AI4Math: A Native Spanish Benchmark for University-Level Mathematical Reasoning in Large Language Models
Miguel Angel Peñaloza Perez, Bruno Lopez Orozco, Jesus Tadeo Cruz Soto, Michelle Bruno Hernandez, Miguel Angel Alvarado Gonzalez, Sandra Malagon
TL;DR
AI4Math introduces a native Spanish benchmark for university-level mathematical reasoning, addressing translation-related semantic drift in existing English-centric evaluations. It comprises 105 original problems across Algebra, Calculus, Geometry, Probability, Number Theory, Combinatorics, and Mathematical Logic, each with a final answer and a detailed human solution. Evaluations of six large language models under four settings (Spanish/English, zero-shot and zero-shot chain-of-thought) reveal that compact/open models like o3-mini and DeepSeek-R1/V3 can surpass 70% accuracy, while GPT-4o mini and LLaMA 3.3 70B lag, with minimal language gaps except for occasional Spanish advantages. The results underscore native-language benchmarks as a diagnostic tool for uncovering domain-specific reasoning weaknesses and stress the value of community-driven benchmark development, while highlighting areas—Geometry, Combinatorics, Probability—where current systems struggle and pointing to future work in expanding the dataset and incorporating new models and modalities.
Abstract
Existing mathematical reasoning benchmarks are predominantly English only or translation-based, which can introduce semantic drift and mask languagespecific reasoning errors.
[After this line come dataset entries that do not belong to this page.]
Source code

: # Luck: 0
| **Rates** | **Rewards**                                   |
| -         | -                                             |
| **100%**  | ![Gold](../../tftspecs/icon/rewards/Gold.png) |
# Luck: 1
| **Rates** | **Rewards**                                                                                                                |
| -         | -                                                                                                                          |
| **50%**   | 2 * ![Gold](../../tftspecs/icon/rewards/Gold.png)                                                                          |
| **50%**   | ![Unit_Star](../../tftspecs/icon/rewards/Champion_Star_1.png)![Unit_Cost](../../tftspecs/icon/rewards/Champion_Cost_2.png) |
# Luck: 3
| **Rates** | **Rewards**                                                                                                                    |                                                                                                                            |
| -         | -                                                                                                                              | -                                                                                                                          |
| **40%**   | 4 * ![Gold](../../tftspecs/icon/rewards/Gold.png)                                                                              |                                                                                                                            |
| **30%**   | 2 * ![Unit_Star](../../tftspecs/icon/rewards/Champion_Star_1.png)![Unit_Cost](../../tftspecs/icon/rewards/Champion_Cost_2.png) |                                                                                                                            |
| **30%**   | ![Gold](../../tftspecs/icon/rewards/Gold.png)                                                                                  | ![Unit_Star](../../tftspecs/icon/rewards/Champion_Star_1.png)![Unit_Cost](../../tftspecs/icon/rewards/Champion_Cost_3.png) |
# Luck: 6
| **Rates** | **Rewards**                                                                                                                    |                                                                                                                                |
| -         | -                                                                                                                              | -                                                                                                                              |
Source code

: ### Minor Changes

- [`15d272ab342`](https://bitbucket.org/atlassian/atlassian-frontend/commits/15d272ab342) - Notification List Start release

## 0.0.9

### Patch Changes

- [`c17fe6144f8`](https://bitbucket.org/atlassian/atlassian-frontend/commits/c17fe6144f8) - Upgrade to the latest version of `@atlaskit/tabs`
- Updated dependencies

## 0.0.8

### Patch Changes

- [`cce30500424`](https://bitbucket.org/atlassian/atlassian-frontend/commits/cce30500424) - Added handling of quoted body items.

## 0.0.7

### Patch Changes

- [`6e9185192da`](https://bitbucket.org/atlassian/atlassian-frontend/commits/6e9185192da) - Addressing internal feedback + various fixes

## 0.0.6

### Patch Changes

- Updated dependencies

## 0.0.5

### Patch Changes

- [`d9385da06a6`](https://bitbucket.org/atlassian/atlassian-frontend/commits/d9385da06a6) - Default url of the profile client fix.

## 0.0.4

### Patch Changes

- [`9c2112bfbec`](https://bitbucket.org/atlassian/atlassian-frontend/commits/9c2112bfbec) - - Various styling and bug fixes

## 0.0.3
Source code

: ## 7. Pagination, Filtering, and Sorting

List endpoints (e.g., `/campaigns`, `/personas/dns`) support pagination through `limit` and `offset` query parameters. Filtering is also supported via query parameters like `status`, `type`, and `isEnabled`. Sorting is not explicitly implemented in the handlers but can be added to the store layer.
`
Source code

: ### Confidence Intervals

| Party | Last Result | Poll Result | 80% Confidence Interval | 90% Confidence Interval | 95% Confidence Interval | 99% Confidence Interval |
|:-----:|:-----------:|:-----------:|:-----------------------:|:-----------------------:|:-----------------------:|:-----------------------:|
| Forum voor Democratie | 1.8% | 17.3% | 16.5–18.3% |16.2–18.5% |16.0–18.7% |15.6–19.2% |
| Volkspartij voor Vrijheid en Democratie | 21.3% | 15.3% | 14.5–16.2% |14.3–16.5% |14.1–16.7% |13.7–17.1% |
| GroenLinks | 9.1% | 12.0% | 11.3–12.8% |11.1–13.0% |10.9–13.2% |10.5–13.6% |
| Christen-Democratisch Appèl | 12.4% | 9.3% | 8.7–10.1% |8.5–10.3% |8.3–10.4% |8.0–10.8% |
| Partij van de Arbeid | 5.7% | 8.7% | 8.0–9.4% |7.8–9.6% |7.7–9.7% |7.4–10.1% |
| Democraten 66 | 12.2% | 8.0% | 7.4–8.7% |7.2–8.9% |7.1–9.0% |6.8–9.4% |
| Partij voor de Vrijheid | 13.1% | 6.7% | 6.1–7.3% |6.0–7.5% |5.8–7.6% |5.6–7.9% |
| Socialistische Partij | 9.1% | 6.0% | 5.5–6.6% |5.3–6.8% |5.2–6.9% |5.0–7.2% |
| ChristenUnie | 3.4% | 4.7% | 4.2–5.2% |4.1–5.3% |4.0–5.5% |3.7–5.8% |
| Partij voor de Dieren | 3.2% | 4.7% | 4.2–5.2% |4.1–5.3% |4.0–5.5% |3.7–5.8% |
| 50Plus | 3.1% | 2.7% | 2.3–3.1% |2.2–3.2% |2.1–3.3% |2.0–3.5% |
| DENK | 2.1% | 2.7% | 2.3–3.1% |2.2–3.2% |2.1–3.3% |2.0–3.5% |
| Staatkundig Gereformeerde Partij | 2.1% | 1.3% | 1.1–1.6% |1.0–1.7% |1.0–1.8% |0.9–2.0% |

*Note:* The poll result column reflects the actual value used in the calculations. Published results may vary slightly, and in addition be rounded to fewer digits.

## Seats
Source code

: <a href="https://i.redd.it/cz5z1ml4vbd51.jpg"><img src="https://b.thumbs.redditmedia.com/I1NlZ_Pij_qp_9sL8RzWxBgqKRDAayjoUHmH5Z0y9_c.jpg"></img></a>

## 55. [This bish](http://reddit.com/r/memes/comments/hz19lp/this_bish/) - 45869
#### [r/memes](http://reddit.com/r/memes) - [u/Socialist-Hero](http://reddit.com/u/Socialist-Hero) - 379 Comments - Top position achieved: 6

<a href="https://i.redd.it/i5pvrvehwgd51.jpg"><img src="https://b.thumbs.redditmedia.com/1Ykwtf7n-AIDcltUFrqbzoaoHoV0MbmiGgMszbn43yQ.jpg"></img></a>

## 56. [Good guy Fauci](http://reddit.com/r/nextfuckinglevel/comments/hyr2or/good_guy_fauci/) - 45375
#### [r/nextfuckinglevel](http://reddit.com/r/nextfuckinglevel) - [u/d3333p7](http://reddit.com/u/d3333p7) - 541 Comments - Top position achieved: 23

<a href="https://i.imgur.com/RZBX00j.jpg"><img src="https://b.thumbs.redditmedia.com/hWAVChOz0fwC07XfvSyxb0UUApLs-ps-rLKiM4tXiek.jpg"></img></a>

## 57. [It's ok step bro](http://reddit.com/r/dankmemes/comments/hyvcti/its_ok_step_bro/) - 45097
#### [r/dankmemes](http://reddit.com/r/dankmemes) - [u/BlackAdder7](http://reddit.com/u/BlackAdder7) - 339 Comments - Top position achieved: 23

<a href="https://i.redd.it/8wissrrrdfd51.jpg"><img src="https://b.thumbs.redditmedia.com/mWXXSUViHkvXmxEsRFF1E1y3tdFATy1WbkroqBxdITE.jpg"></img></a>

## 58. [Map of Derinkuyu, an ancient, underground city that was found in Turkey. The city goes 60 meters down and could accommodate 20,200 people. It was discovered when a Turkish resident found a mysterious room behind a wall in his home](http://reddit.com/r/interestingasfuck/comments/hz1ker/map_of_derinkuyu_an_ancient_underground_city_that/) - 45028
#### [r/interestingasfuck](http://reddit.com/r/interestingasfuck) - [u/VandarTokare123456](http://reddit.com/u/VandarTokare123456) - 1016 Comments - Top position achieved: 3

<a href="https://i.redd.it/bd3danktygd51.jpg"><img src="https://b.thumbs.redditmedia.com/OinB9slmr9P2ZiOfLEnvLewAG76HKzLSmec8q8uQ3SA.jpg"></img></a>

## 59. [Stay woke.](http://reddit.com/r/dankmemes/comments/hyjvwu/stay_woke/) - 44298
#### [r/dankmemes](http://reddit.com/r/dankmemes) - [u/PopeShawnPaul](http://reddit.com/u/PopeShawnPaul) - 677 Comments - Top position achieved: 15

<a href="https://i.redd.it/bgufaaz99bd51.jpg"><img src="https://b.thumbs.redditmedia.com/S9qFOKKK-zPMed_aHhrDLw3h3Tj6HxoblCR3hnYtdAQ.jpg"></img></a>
To address this, we present AI4Math, a benchmark of 105 original university level math problems natively authored in Spanish. The dataset spans seven advanced domains (Algebra, Calculus, Geometry, Probability, Number Theory, Combinatorics, and Logic), and each problem is accompanied by a step by step human solution. We evaluate six large language models GPT 4o, GPT 4o mini, o3 mini, LLaMA 3.3 70B, DeepSeek R1 685B, and DeepSeek V3 685B under four configurations: zero shot and chain of thought, each in Spanish and English. The top models (o3 mini, DeepSeek R1 685B, DeepSeek V3 685B) achieve over 70% accuracy, whereas LLaMA 3.3 70B and GPT-4o mini remain below 40%. Most models show no significant performance drop between languages, with GPT 4o even performing better on Spanish problems in the zero shot setting. Geometry, Combinatorics, and Probability questions remain persistently challenging for all models. These results highlight the need for native-language benchmarks and domain-specific evaluations to reveal reasoning failures not captured by standard metrics.